The input:

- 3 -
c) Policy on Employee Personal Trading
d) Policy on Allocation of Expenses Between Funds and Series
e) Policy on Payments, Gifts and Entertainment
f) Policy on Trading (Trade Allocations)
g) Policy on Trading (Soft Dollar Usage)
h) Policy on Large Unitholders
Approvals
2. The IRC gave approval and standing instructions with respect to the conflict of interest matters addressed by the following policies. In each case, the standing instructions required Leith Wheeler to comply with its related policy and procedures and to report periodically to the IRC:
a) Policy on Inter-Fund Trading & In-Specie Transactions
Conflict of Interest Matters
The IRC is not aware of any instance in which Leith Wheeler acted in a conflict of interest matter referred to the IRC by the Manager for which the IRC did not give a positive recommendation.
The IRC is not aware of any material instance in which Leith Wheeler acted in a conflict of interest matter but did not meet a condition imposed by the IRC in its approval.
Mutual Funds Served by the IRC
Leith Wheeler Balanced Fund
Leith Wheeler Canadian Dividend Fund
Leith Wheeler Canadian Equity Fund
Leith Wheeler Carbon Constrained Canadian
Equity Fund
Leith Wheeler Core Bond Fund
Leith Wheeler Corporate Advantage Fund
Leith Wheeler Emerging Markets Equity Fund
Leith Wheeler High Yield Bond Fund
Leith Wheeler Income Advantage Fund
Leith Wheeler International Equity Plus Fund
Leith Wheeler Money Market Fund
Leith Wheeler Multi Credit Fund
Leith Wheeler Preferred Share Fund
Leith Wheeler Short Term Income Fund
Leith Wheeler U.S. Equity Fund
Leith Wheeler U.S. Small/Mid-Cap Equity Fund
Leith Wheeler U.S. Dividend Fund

What you should do:
Everything from the line holding "Leith Wheeler Carbon Constrained Canadian" through the last line of the entries should be retyped exactly, with no other lines.

Exercise answer:
Leith Wheeler Carbon Constrained Canadian
Equity Fund
Leith Wheeler Core Bond Fund
Leith Wheeler Corporate Advantage Fund
Leith Wheeler Emerging Markets Equity Fund
Leith Wheeler High Yield Bond Fund
Leith Wheeler Income Advantage Fund
Leith Wheeler International Equity Plus Fund
Leith Wheeler Money Market Fund
Leith Wheeler Multi Credit Fund
Leith Wheeler Preferred Share Fund
Leith Wheeler Short Term Income Fund
Leith Wheeler U.S. Equity Fund
Leith Wheeler U.S. Small/Mid-Cap Equity Fund
Leith Wheeler U.S. Dividend Fund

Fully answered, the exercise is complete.